§ Problem details
Reproduce every line of the material below word for word, leaving out the pictures.

** START OF Entries **

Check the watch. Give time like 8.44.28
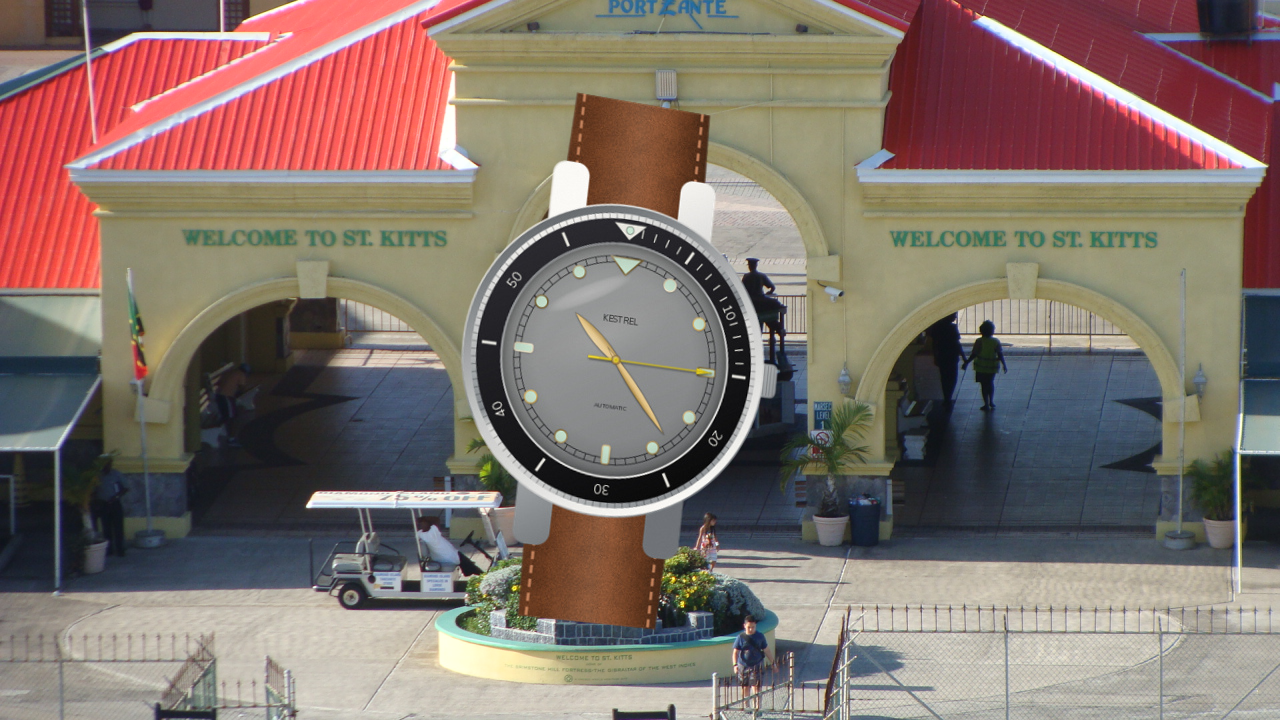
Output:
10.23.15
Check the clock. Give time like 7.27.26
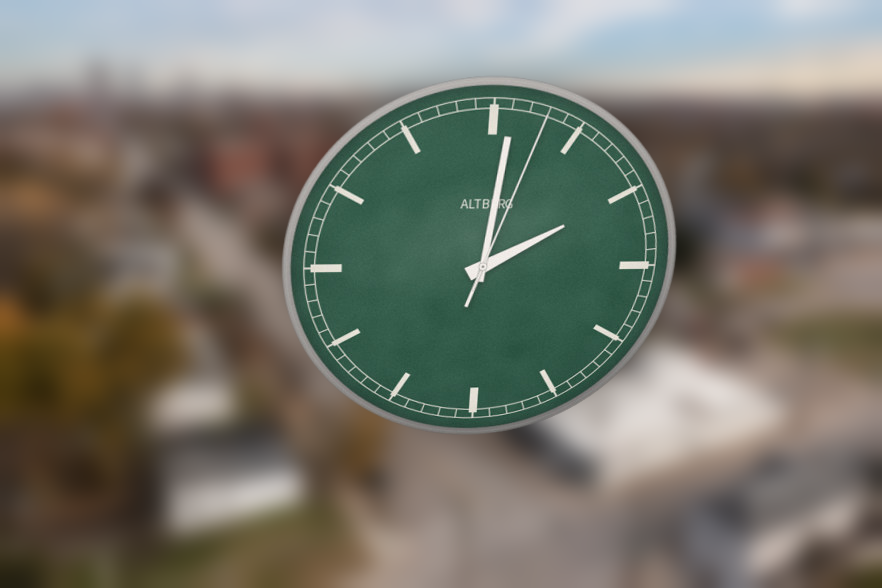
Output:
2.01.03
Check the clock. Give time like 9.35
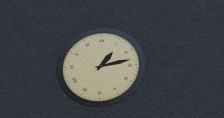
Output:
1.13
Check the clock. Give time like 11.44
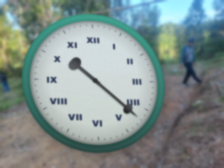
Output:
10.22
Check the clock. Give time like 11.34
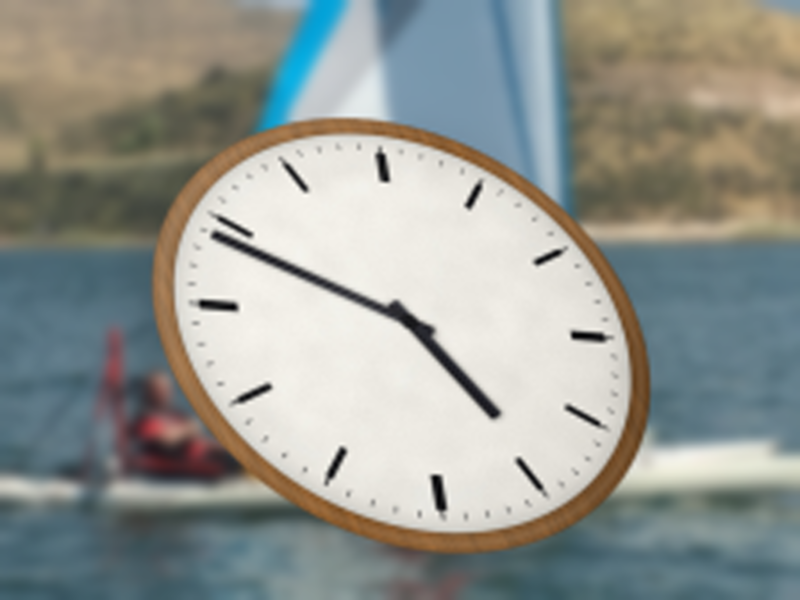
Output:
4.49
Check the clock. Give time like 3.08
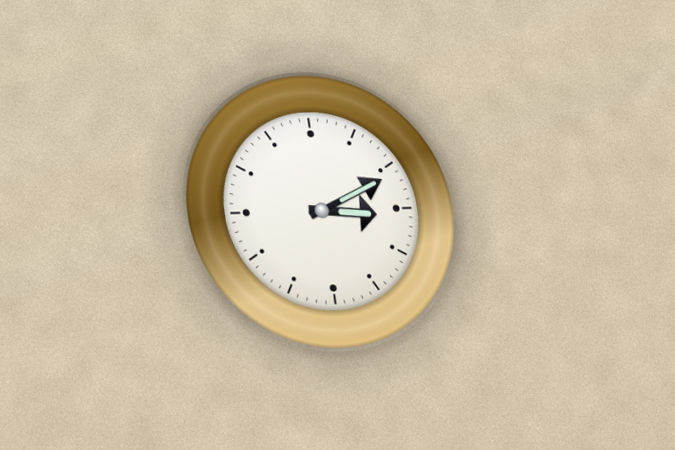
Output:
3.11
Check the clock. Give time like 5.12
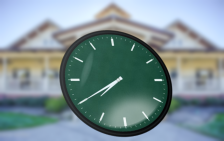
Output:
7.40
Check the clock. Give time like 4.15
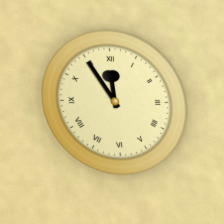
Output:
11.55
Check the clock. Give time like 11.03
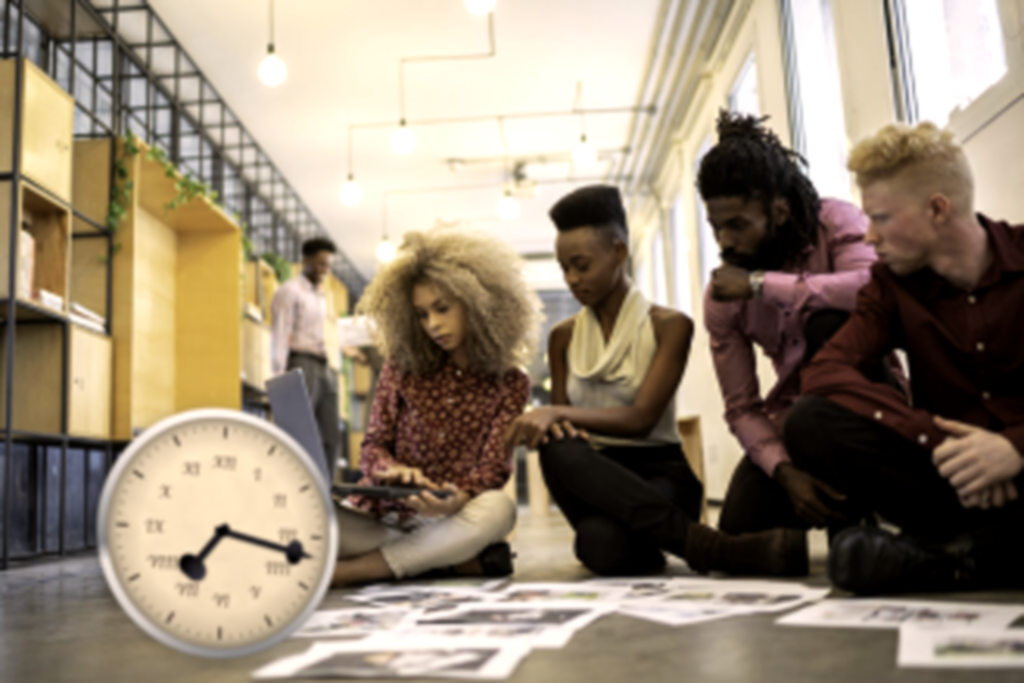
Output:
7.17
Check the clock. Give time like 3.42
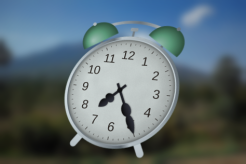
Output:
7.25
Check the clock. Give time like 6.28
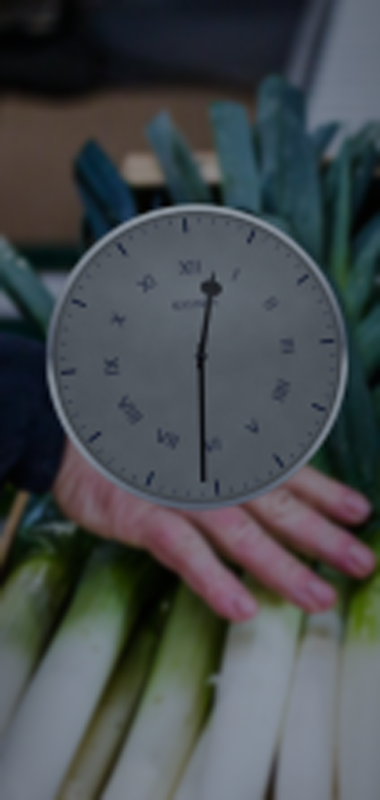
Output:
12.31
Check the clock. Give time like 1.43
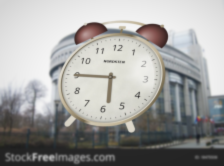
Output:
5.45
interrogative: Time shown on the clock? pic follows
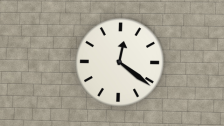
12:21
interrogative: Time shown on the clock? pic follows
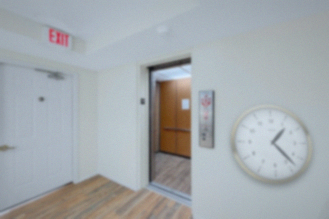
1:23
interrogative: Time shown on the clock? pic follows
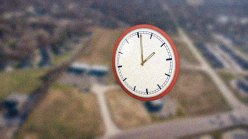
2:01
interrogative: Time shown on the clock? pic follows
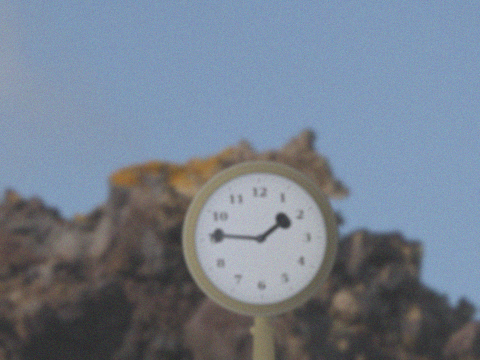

** END OF Entries **

§ Finished exercise
Check the watch. Give time like 8.44.28
Output:
10.23.15
Check the clock. Give time like 7.27.26
Output:
2.01.03
Check the clock. Give time like 9.35
Output:
1.13
Check the clock. Give time like 11.44
Output:
10.22
Check the clock. Give time like 11.34
Output:
4.49
Check the clock. Give time like 3.08
Output:
3.11
Check the clock. Give time like 5.12
Output:
7.40
Check the clock. Give time like 4.15
Output:
11.55
Check the clock. Give time like 11.03
Output:
7.17
Check the clock. Give time like 3.42
Output:
7.25
Check the clock. Give time like 6.28
Output:
12.31
Check the clock. Give time like 1.43
Output:
5.45
interrogative: Time shown on the clock? pic follows
12:21
interrogative: Time shown on the clock? pic follows
1:23
interrogative: Time shown on the clock? pic follows
2:01
interrogative: Time shown on the clock? pic follows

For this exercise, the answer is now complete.